─── TEXTO DO DOCUMENTO
“A expressão “mulher-objeto” surgiu na
Europa, com as precursoras do feminismo, lá pelo final do século 18 e visava-se
a denunciar a condição relegada à mulher pelo machismo. A mulher considerada
apenas por ser bonita, a mulher-enfeite, a mulher como adorno da casa do homem,
como uma alfaia de cômodo. Pouco mais que um abajur ou um vaso de flores de
plástico.
A expressão ficou meio que adormecida no
limbo intelectual, restrita aos filósofos e ao ambiente das academias. No
entanto, com a disseminação do feminismo na segunda metade do século 20, que
inventou teorias de gêneros e queimou sutiãs em praça pública, a expressão
“mulher-objeto” caiu no gosto dos psicólogos, dos cronistas e redatores. Ganhou
as páginas dos jornais, os ciclos de conferências oficiais, os debates de
rádio, televisão, os lares e, sobretudo as discussões abiloladas dos botequins.
A expressão derivou para homem-objeto,
sociedade-objeto e outras mais. Qualquer palavra seguida do substantivo adjetivado
“objeto” tornou-se um depreciativo, um designador genérico de alguém ou algo
que perdeu a essência, para se tornar apenas aparência e casca.
Desde os anos 70 do século passado, tenho
lido aqui e acolá que estamos vivendo uma sociedade que empreendeu uma
trajetória ignóbil, anti-civilizatória, da essência para a aparência, do ser
para a coisa, da pessoa para o objeto. Ou seja, estamos numa dinâmica de marcha
à res. Res aqui no Latim, no sentido de coisa em oposição ao ser. O prefixo da
palavra REPÚBLICA (res pública), coisa do povo, como deveriam ser de fato todos
os bens geridos pelo governo, em que o monte é feito pelo sacrifício de muitos,
mas serve apenas ao interesse de meia dúzia.
──────
EXERCÍCIO:
Por favor, indique se cada afirmação a seguir concorda com o texto sobre a expressão “mulher-objeto”, respondendo sim ou não e citando as palavras do texto que decidem.
1. A expressão “mulher-objeto” surgiu na Europa, no final do século 18.
2. Antes da segunda metade do século 20, a expressão ficou restrita aos psicólogos e cronistas.
3. No texto, a palavra latina “res” tem o sentido de coisa em oposição ao ser.
─── MATERIAL
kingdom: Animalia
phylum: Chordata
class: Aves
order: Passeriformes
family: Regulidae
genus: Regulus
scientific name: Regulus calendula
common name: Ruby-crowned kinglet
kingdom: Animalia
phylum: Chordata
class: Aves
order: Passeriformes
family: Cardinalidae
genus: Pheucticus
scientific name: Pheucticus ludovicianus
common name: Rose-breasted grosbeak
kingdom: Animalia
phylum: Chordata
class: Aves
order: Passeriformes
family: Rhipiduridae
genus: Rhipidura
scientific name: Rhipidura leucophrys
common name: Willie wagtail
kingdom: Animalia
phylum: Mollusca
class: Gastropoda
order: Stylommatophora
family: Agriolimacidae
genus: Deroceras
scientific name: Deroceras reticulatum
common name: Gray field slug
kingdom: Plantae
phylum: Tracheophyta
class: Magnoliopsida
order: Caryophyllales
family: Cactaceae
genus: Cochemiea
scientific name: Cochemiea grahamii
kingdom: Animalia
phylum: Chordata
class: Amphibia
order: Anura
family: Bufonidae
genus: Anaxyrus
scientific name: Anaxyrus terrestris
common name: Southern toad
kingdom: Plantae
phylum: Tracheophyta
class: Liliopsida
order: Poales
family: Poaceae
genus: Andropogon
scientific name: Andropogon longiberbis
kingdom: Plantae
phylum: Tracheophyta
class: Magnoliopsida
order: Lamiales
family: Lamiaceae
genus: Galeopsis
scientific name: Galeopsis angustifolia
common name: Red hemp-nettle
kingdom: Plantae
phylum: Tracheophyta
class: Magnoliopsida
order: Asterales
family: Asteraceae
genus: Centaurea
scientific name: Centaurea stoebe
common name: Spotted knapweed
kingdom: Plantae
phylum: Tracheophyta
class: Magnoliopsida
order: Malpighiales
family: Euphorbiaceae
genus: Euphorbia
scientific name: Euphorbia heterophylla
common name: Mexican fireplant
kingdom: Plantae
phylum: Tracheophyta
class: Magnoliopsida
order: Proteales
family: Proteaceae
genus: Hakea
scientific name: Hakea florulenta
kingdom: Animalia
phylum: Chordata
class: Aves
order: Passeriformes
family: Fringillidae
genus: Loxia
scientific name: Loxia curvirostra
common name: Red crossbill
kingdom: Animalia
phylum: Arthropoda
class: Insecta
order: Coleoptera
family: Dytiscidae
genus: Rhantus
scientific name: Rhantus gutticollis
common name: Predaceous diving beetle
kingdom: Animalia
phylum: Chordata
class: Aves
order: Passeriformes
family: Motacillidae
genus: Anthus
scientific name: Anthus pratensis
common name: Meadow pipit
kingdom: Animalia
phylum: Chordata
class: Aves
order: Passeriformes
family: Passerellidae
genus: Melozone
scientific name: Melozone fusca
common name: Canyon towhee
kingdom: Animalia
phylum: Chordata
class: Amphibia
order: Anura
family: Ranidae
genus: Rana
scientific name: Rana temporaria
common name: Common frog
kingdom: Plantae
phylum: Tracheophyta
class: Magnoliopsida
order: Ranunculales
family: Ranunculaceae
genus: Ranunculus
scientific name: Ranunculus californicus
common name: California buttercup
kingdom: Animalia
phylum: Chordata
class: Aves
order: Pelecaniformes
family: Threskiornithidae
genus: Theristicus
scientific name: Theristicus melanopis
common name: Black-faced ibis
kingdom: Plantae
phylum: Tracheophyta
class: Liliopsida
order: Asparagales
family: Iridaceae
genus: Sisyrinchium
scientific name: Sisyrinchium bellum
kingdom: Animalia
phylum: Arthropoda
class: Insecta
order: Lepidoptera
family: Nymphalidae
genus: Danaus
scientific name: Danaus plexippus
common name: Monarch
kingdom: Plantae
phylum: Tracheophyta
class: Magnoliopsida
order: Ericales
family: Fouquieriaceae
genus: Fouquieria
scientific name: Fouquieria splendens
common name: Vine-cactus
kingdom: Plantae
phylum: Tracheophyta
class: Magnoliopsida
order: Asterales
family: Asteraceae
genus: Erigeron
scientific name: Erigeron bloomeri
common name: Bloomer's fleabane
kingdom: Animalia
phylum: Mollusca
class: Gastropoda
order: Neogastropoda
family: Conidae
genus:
──────
RESPOSTA COMPLETA:
1. Sim: “surgiu na Europa, com as precursoras do feminismo, lá pelo final do século 18”.
2. Não: “restrita aos filósofos e ao ambiente das academias”.
3. Sim: “Res aqui no Latim, no sentido de coisa em oposição ao ser.”